Extracted page text data

☆ ☆ ☆ ☆ ☆ ☆ ☆

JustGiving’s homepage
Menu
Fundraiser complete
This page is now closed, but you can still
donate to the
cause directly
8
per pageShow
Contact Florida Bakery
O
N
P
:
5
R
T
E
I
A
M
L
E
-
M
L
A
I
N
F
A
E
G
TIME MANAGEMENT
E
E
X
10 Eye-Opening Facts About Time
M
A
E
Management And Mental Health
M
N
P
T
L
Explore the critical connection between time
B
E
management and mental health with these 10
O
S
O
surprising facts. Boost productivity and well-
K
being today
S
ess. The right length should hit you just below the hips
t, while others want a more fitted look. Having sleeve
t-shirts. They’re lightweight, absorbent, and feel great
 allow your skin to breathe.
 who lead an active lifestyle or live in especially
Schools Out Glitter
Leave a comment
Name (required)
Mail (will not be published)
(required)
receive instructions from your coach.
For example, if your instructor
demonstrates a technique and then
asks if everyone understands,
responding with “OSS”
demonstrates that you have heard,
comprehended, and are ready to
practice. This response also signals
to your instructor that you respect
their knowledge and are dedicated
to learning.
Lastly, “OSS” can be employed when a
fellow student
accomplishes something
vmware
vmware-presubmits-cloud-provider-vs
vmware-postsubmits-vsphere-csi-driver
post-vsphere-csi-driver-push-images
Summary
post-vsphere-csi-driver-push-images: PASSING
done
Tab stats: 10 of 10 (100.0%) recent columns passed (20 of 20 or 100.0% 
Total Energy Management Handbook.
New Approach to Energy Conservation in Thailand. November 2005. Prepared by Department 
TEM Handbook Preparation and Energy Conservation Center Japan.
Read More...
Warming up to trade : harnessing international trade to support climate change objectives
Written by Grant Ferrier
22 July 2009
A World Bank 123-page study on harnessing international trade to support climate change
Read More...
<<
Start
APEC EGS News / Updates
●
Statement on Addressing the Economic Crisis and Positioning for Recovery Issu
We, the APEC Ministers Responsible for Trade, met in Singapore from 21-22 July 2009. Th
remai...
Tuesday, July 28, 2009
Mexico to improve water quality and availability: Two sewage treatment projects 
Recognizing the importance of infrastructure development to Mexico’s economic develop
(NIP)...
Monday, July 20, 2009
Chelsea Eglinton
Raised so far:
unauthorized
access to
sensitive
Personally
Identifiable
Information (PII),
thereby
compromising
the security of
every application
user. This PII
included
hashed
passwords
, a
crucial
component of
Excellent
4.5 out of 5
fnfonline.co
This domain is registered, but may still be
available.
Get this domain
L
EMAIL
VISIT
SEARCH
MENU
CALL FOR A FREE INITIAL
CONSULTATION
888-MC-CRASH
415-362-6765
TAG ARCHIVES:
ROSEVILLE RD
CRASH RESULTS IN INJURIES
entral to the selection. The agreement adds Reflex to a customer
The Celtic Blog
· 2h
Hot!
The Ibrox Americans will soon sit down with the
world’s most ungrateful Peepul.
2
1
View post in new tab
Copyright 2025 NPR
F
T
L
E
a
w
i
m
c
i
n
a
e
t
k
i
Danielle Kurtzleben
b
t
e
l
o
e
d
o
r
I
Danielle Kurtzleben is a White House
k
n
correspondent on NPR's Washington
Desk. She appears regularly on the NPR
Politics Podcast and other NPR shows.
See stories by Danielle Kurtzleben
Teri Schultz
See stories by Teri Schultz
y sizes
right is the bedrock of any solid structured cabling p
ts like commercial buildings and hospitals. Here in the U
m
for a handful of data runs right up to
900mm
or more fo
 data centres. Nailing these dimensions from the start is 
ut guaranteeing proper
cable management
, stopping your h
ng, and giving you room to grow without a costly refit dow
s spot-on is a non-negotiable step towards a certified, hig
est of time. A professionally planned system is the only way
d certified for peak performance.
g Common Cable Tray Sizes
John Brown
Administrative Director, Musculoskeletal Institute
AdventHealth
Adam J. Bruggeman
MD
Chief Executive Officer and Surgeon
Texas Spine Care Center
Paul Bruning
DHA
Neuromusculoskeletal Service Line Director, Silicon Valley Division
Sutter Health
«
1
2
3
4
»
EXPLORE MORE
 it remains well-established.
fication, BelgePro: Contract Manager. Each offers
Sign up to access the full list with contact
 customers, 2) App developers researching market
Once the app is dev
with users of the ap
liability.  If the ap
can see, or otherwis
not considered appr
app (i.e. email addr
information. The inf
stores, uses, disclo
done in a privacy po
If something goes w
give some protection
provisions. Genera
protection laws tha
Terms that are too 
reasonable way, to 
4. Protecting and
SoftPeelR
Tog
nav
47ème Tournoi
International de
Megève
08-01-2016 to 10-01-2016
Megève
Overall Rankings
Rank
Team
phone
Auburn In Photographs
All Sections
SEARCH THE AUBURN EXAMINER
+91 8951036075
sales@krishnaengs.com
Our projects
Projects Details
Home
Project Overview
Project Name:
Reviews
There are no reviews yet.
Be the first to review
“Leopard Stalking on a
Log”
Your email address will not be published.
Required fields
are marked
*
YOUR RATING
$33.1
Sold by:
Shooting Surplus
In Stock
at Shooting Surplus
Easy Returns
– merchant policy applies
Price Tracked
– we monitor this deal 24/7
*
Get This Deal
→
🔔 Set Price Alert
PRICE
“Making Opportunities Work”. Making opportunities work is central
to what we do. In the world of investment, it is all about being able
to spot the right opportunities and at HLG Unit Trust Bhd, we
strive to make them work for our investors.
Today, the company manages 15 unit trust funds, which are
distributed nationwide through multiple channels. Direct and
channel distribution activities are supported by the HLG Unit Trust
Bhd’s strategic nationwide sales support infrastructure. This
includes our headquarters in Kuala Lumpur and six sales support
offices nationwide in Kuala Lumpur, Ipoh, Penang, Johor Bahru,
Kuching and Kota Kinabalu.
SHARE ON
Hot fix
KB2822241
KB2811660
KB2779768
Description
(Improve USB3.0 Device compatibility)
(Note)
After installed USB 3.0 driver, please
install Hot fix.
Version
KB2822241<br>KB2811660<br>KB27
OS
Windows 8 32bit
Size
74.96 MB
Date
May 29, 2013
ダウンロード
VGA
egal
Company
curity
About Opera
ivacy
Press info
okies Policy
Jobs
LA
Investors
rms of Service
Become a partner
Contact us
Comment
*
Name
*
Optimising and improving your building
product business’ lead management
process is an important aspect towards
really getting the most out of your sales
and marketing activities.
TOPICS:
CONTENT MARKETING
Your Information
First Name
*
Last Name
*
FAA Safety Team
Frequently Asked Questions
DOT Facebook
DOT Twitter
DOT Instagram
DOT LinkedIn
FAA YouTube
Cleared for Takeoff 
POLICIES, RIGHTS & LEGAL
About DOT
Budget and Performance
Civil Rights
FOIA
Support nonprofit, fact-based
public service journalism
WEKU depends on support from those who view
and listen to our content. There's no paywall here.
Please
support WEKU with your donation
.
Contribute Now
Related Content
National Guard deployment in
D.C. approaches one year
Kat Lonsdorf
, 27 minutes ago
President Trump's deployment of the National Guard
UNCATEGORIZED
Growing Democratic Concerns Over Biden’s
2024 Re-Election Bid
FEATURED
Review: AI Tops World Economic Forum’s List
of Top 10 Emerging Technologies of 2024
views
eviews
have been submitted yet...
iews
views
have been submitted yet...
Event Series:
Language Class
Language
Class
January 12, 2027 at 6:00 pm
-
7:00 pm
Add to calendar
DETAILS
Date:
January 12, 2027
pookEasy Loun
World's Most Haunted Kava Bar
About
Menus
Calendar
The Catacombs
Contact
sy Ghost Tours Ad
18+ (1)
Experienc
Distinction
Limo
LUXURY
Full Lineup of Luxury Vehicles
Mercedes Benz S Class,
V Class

☆ ☆ ☆ ☆ ☆ ☆ ☆

(Requirement): Repeat the records verbatim, every one of them.

(Answer for this exercise):
JustGiving’s homepage
Menu
Fundraiser complete
This page is now closed, but you can still
donate to the
cause directly
8
per pageShow
Contact Florida Bakery
O
N
P
:
5
R
T
E
I
A
M
L
E
-
M
L
A
I
N
F
A
E
G
TIME MANAGEMENT
E
E
X
10 Eye-Opening Facts About Time
M
A
E
Management And Mental Health
M
N
P
T
L
Explore the critical connection between time
B
E
management and mental health with these 10
O
S
O
surprising facts. Boost productivity and well-
K
being today
S
ess. The right length should hit you just below the hips
t, while others want a more fitted look. Having sleeve
t-shirts. They’re lightweight, absorbent, and feel great
 allow your skin to breathe.
 who lead an active lifestyle or live in especially
Schools Out Glitter
Leave a comment
Name (required)
Mail (will not be published)
(required)
receive instructions from your coach.
For example, if your instructor
demonstrates a technique and then
asks if everyone understands,
responding with “OSS”
demonstrates that you have heard,
comprehended, and are ready to
practice. This response also signals
to your instructor that you respect
their knowledge and are dedicated
to learning.
Lastly, “OSS” can be employed when a
fellow student
accomplishes something
vmware
vmware-presubmits-cloud-provider-vs
vmware-postsubmits-vsphere-csi-driver
post-vsphere-csi-driver-push-images
Summary
post-vsphere-csi-driver-push-images: PASSING
done
Tab stats: 10 of 10 (100.0%) recent columns passed (20 of 20 or 100.0% 
Total Energy Management Handbook.
New Approach to Energy Conservation in Thailand. November 2005. Prepared by Department 
TEM Handbook Preparation and Energy Conservation Center Japan.
Read More...
Warming up to trade : harnessing international trade to support climate change objectives
Written by Grant Ferrier
22 July 2009
A World Bank 123-page study on harnessing international trade to support climate change
Read More...
<<
Start
APEC EGS News / Updates
●
Statement on Addressing the Economic Crisis and Positioning for Recovery Issu
We, the APEC Ministers Responsible for Trade, met in Singapore from 21-22 July 2009. Th
remai...
Tuesday, July 28, 2009
Mexico to improve water quality and availability: Two sewage treatment projects 
Recognizing the importance of infrastructure development to Mexico’s economic develop
(NIP)...
Monday, July 20, 2009
Chelsea Eglinton
Raised so far:
unauthorized
access to
sensitive
Personally
Identifiable
Information (PII),
thereby
compromising
the security of
every application
user. This PII
included
hashed
passwords
, a
crucial
component of
Excellent
4.5 out of 5
fnfonline.co
This domain is registered, but may still be
available.
Get this domain
L
EMAIL
VISIT
SEARCH
MENU
CALL FOR A FREE INITIAL
CONSULTATION
888-MC-CRASH
415-362-6765
TAG ARCHIVES:
ROSEVILLE RD
CRASH RESULTS IN INJURIES
entral to the selection. The agreement adds Reflex to a customer
The Celtic Blog
· 2h
Hot!
The Ibrox Americans will soon sit down with the
world’s most ungrateful Peepul.
2
1
View post in new tab
Copyright 2025 NPR
F
T
L
E
a
w
i
m
c
i
n
a
e
t
k
i
Danielle Kurtzleben
b
t
e
l
o
e
d
o
r
I
Danielle Kurtzleben is a White House
k
n
correspondent on NPR's Washington
Desk. She appears regularly on the NPR
Politics Podcast and other NPR shows.
See stories by Danielle Kurtzleben
Teri Schultz
See stories by Teri Schultz
y sizes
right is the bedrock of any solid structured cabling p
ts like commercial buildings and hospitals. Here in the U
m
for a handful of data runs right up to
900mm
or more fo
 data centres. Nailing these dimensions from the start is 
ut guaranteeing proper
cable management
, stopping your h
ng, and giving you room to grow without a costly refit dow
s spot-on is a non-negotiable step towards a certified, hig
est of time. A professionally planned system is the only way
d certified for peak performance.
g Common Cable Tray Sizes
John Brown
Administrative Director, Musculoskeletal Institute
AdventHealth
Adam J. Bruggeman
MD
Chief Executive Officer and Surgeon
Texas Spine Care Center
Paul Bruning
DHA
Neuromusculoskeletal Service Line Director, Silicon Valley Division
Sutter Health
«
1
2
3
4
»
EXPLORE MORE
 it remains well-established.
fication, BelgePro: Contract Manager. Each offers
Sign up to access the full list with contact
 customers, 2) App developers researching market
Once the app is dev
with users of the ap
liability.  If the ap
can see, or otherwis
not considered appr
app (i.e. email addr
information. The inf
stores, uses, disclo
done in a privacy po
If something goes w
give some protection
provisions. Genera
protection laws tha
Terms that are too 
reasonable way, to 
4. Protecting and
SoftPeelR
Tog
nav
47ème Tournoi
International de
Megève
08-01-2016 to 10-01-2016
Megève
Overall Rankings
Rank
Team
phone
Auburn In Photographs
All Sections
SEARCH THE AUBURN EXAMINER
+91 8951036075
sales@krishnaengs.com
Our projects
Projects Details
Home
Project Overview
Project Name:
Reviews
There are no reviews yet.
Be the first to review
“Leopard Stalking on a
Log”
Your email address will not be published.
Required fields
are marked
*
YOUR RATING
$33.1
Sold by:
Shooting Surplus
In Stock
at Shooting Surplus
Easy Returns
– merchant policy applies
Price Tracked
– we monitor this deal 24/7
*
Get This Deal
→
🔔 Set Price Alert
PRICE
“Making Opportunities Work”. Making opportunities work is central
to what we do. In the world of investment, it is all about being able
to spot the right opportunities and at HLG Unit Trust Bhd, we
strive to make them work for our investors.
Today, the company manages 15 unit trust funds, which are
distributed nationwide through multiple channels. Direct and
channel distribution activities are supported by the HLG Unit Trust
Bhd’s strategic nationwide sales support infrastructure. This
includes our headquarters in Kuala Lumpur and six sales support
offices nationwide in Kuala Lumpur, Ipoh, Penang, Johor Bahru,
Kuching and Kota Kinabalu.
SHARE ON
Hot fix
KB2822241
KB2811660
KB2779768
Description
(Improve USB3.0 Device compatibility)
(Note)
After installed USB 3.0 driver, please
install Hot fix.
Version
KB2822241<br>KB2811660<br>KB27
OS
Windows 8 32bit
Size
74.96 MB
Date
May 29, 2013
ダウンロード
VGA
egal
Company
curity
About Opera
ivacy
Press info
okies Policy
Jobs
LA
Investors
rms of Service
Become a partner
Contact us
Comment
*
Name
*
Optimising and improving your building
product business’ lead management
process is an important aspect towards
really getting the most out of your sales
and marketing activities.
TOPICS:
CONTENT MARKETING
Your Information
First Name
*
Last Name
*
FAA Safety Team
Frequently Asked Questions
DOT Facebook
DOT Twitter
DOT Instagram
DOT LinkedIn
FAA YouTube
Cleared for Takeoff 
POLICIES, RIGHTS & LEGAL
About DOT
Budget and Performance
Civil Rights
FOIA
Support nonprofit, fact-based
public service journalism
WEKU depends on support from those who view
and listen to our content. There's no paywall here.
Please
support WEKU with your donation
.
Contribute Now
Related Content
National Guard deployment in
D.C. approaches one year
Kat Lonsdorf
, 27 minutes ago
President Trump's deployment of the National Guard
UNCATEGORIZED
Growing Democratic Concerns Over Biden’s
2024 Re-Election Bid
FEATURED
Review: AI Tops World Economic Forum’s List
of Top 10 Emerging Technologies of 2024
views
eviews
have been submitted yet...
iews
views
have been submitted yet...
Event Series:
Language Class
Language
Class
January 12, 2027 at 6:00 pm
-
7:00 pm
Add to calendar
DETAILS
Date:
January 12, 2027
pookEasy Loun
World's Most Haunted Kava Bar
About
Menus
Calendar
The Catacombs
Contact
sy Ghost Tours Ad
18+ (1)
Experienc
Distinction
Limo
LUXURY
Full Lineup of Luxury Vehicles
Mercedes Benz S Class,
V Class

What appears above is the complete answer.